My first mashup
I've had a bit of a chance to play around with ZoomIn's more advanced features now, and while there's plenty you can do with the standard collaboration tools (adding places, photos and groups), the fun really starts when you start playing with the API. I've just created my first rudimentary mashup to show some of my Flickr photos on a map of central Wellington.
It probably doesn't quite fit the strictest definition of a mashup, since it's not reading the image URLs or geographic locations from feeds. Instead, I had to use the ZoomIn map-click example to manually find coordinates for the locations, then cut and paste the Flickr thumbnail URLs and descriptions from my Flickr RSS feed into the Javascript that drives the mashup.

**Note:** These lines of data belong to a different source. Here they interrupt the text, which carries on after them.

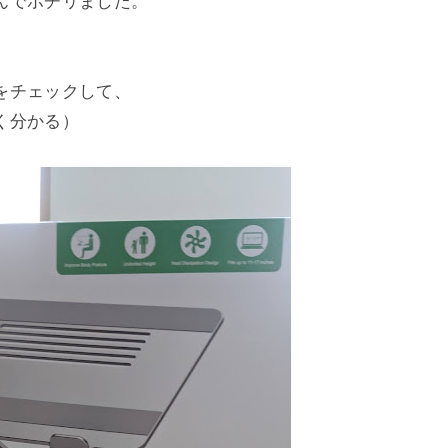
んでポチリました。
をチェックして、
く分かる）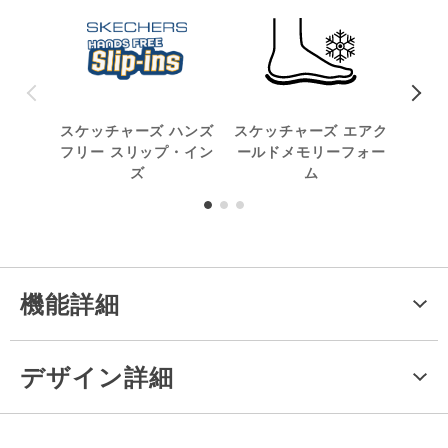
スケッチャーズ ハンズ
スケッチャーズ エアク
スト
フリー スリップ・イン
ールドメモリーフォー
ズ
ム
機能詳細
デザイン詳細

A proper mashup would have to read and parse the XML from that feed directly, then either look for addresses in the descriptions and use ZoomIn's geocoder to find the coordinates, or include a simple tool to let the user pinpoint the locations manually then save them to the server as XML. But since my server doesn't have scripting capabilities, and pure client-side scripting won't let you do HTTP requests on other servers, I've had to rely on a bit of kludging to try out the idea.
My brain's fizzing with other ideas for mashups, such as showing the following on a map:
- Wikipedia's Wellington suburb pages
- Observations from Weather Underground
- Resource constent applications from the city council website
- My Martini reviews
- Restaurant reviews from DineOut (there could be some nice visualisation possibilities there)

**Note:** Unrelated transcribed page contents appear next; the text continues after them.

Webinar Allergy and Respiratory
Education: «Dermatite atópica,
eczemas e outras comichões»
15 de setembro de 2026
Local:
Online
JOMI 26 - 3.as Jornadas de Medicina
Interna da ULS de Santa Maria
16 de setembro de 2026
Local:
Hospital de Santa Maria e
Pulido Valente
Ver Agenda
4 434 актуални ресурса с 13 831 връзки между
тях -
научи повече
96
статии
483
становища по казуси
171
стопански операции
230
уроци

- Booth-by-booth results from last year's election (since I've already geocoded them by hand)
- Post from this blog, many of which are about specific locations
2 Comments:
Martini first ! Location, and star rating out of 10 please Tom ! Can you put star rating on Zoomin?
My thoughts exactly! On the ZoomIn site itself, you can put whatever you like in the description of a place, but you can't (yet) choose your own icon for the place, so a map of star ratings wouldn't be possible.

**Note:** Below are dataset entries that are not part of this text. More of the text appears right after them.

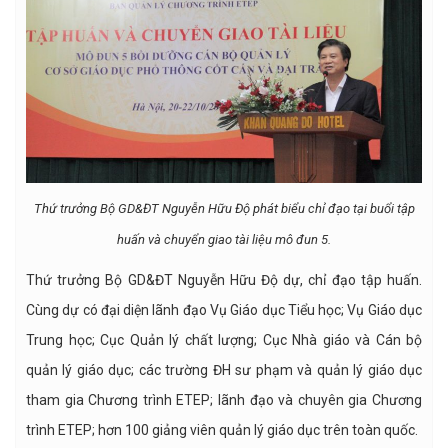
Thứ trưởng Bộ GD&ĐT Nguyễn Hữu Độ phát biểu chỉ đạo tại buổi tập
huấn và chuyển giao tài liệu mô đun 5.
Thứ trưởng Bộ GD&ĐT Nguyễn Hữu Độ dự, chỉ đạo tập huấn.
Cùng dự có đại diện lãnh đạo Vụ Giáo dục Tiểu học; Vụ Giáo dục
Trung học; Cục Quản lý chất lượng; Cục Nhà giáo và Cán bộ
quản lý giáo dục; các trường ĐH sư phạm và quản lý giáo dục
tham gia Chương trình ETEP; lãnh đạo và chuyên gia Chương
trình ETEP; hơn 100 giảng viên quản lý giáo dục trên toàn quốc.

With the API, though, it's possible to create whatever icon you want (I've used the thumbnails from my Flickr photos as my first example), so it's completely possible to create a nice geographic visualisation of Martini quality. First I need to geocode the bar locations, and I've done half the work since I've already got them mapped on my pocket PC, but I'm not looking forward to the projection conversion!